Both Bennett and Michael Bartlett, the author of King Charles III, portray a Royal Family at a moment of transition. Imagine that the “Uncommon Reader,” Bennett’s Queen Elizabeth II and Bartlett’s new King Charles III, each write a personal letter to one another. What would be the Queen’s advice to her son—and what books might she quote to support her argument? What would the newly crowned King Charles III wish to write in a letter to his mother, as they both struggle with newfound perspectives?

Think about the books that you’ve read so far—whether they are in literature, drama, history, science, biography. If you were Norman, the aide in charge of recommending new books to the Queen, which three would you choose as must-reads—and why?

CONSIDER COMMON CORE ANCHOR STANDARDS W3, W9

 

 

6. Alone with Charles

At the end of the play’s first scene, the new king claims his status by staging his first public appearance alone rather than flanked on either side by the Prime Minister and Leader of the Opposition party.

CHARLES

Such equal billing was a joy when Prince.
To share the stage did spread attention out.
But now I’ll rise to how things have to be
The queen is dead, long live the King. That’s me.

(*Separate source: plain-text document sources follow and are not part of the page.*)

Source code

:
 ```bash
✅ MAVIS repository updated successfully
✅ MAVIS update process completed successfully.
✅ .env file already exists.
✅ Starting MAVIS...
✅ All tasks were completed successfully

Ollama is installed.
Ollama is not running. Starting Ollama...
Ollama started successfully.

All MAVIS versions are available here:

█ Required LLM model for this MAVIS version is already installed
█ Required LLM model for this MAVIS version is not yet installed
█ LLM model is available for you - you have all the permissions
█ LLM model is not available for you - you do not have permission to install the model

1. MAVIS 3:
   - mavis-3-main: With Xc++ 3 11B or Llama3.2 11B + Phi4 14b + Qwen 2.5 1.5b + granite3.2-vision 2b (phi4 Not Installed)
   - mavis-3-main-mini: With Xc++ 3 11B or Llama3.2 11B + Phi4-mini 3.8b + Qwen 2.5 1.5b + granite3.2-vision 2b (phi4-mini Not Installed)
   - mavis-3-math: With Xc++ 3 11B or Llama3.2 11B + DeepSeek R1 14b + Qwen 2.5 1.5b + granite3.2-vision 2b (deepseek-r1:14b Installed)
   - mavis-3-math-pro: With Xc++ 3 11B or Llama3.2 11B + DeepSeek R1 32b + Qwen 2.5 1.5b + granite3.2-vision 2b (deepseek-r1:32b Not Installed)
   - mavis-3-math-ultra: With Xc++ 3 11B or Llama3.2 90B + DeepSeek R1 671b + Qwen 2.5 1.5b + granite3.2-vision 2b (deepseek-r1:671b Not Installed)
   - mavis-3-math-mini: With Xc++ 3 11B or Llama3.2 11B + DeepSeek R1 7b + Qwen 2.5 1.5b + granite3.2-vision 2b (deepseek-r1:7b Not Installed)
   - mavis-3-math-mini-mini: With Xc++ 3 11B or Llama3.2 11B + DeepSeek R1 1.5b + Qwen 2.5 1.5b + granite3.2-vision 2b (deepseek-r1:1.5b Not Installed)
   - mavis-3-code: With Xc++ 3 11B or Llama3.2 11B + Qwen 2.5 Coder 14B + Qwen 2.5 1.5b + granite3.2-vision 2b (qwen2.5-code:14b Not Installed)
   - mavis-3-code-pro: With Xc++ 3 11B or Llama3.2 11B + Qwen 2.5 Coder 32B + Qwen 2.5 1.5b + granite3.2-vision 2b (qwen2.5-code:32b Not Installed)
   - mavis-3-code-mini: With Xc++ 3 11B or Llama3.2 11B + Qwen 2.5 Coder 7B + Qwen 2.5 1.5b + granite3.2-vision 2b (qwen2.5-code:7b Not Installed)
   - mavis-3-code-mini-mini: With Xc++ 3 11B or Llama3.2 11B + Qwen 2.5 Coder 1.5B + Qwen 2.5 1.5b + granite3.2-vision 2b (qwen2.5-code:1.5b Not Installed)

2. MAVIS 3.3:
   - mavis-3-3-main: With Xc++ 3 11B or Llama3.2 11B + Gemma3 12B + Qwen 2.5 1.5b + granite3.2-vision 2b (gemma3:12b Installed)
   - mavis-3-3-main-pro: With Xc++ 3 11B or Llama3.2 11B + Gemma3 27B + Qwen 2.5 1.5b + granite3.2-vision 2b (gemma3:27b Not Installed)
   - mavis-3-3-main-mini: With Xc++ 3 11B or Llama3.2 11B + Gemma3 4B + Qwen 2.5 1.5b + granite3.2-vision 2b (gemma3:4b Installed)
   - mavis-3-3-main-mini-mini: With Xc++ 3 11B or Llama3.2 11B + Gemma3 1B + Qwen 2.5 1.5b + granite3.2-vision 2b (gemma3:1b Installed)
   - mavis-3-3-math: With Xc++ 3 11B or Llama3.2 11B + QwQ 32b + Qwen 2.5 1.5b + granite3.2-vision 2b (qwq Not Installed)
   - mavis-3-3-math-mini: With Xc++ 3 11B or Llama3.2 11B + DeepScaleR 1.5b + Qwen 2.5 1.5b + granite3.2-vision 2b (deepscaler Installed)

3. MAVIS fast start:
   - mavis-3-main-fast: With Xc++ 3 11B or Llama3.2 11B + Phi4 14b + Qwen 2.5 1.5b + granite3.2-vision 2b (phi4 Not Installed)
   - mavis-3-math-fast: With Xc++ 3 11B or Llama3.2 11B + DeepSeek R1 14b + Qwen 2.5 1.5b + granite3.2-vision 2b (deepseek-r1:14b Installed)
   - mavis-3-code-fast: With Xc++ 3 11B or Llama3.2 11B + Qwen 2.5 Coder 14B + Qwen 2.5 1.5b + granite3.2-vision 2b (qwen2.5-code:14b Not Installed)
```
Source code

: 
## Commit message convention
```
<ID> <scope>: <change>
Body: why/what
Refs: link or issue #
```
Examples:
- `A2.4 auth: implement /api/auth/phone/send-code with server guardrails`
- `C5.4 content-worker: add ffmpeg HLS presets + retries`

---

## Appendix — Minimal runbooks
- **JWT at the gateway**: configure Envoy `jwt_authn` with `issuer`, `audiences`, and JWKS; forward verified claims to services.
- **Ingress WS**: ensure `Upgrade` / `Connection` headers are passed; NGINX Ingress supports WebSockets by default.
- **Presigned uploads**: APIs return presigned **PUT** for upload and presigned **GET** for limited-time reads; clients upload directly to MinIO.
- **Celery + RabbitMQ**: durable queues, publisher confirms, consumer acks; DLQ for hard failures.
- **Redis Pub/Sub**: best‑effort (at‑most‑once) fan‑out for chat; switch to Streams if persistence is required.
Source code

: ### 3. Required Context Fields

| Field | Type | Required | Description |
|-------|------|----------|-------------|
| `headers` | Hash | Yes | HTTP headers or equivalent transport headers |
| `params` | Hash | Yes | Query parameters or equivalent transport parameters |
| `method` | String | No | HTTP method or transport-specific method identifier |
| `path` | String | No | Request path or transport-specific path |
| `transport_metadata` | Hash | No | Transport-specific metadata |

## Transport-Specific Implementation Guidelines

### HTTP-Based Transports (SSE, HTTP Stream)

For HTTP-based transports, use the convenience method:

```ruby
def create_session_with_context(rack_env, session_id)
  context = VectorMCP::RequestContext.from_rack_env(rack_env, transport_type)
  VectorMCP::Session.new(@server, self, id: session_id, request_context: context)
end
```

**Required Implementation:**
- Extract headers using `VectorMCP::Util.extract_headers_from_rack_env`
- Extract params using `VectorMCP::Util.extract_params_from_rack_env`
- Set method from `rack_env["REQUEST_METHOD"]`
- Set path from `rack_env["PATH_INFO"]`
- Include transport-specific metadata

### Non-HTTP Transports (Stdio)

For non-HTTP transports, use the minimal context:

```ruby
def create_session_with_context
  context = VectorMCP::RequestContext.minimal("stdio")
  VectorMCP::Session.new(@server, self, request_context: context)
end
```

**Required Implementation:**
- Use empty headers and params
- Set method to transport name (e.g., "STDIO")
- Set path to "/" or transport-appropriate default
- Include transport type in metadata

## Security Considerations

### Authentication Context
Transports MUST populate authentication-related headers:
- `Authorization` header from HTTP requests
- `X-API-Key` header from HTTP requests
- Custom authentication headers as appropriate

In small groups, explore different ways that these lines (page 13) might be played. If at the moment the new king is power-hungry? If he is petulant? If he is confused and overwhelmed? What else might these lines suggest about the man’s character and circumstances? When you come to see King Charles III, think about the delivery of these lines and how you feel at that moment about the new king.

CONSIDER COMMON CORE ANCHOR STANDARDS R3, R6

 

7. Inside Out

CHARLES

I hoped that once in place, an instinct here,
That had been dormant up till now would thrive,
And override my indecisive mind
But now I’m majesty, and feel the same.
A weakling shadow of what went before—

Charles, of course, is king now—and in that sense, completely UNlike any of us in his experience. And yet, hearing his most private thoughts and doubts (page 24), it is quite likely that many of us have felt something quite similar at a time in our lives when the external circumstances changed—but we felt ourselves, with disappointment, to be the same person as before. Write about a time in your own life when something external in your world changed and, though you hoped it would also change you in the process, it (at least at first) did not and you were left feeling exactly the same person as you were before. What had you hoped for? How did you judge yourself? Were you later changed, over time, by your new circumstances?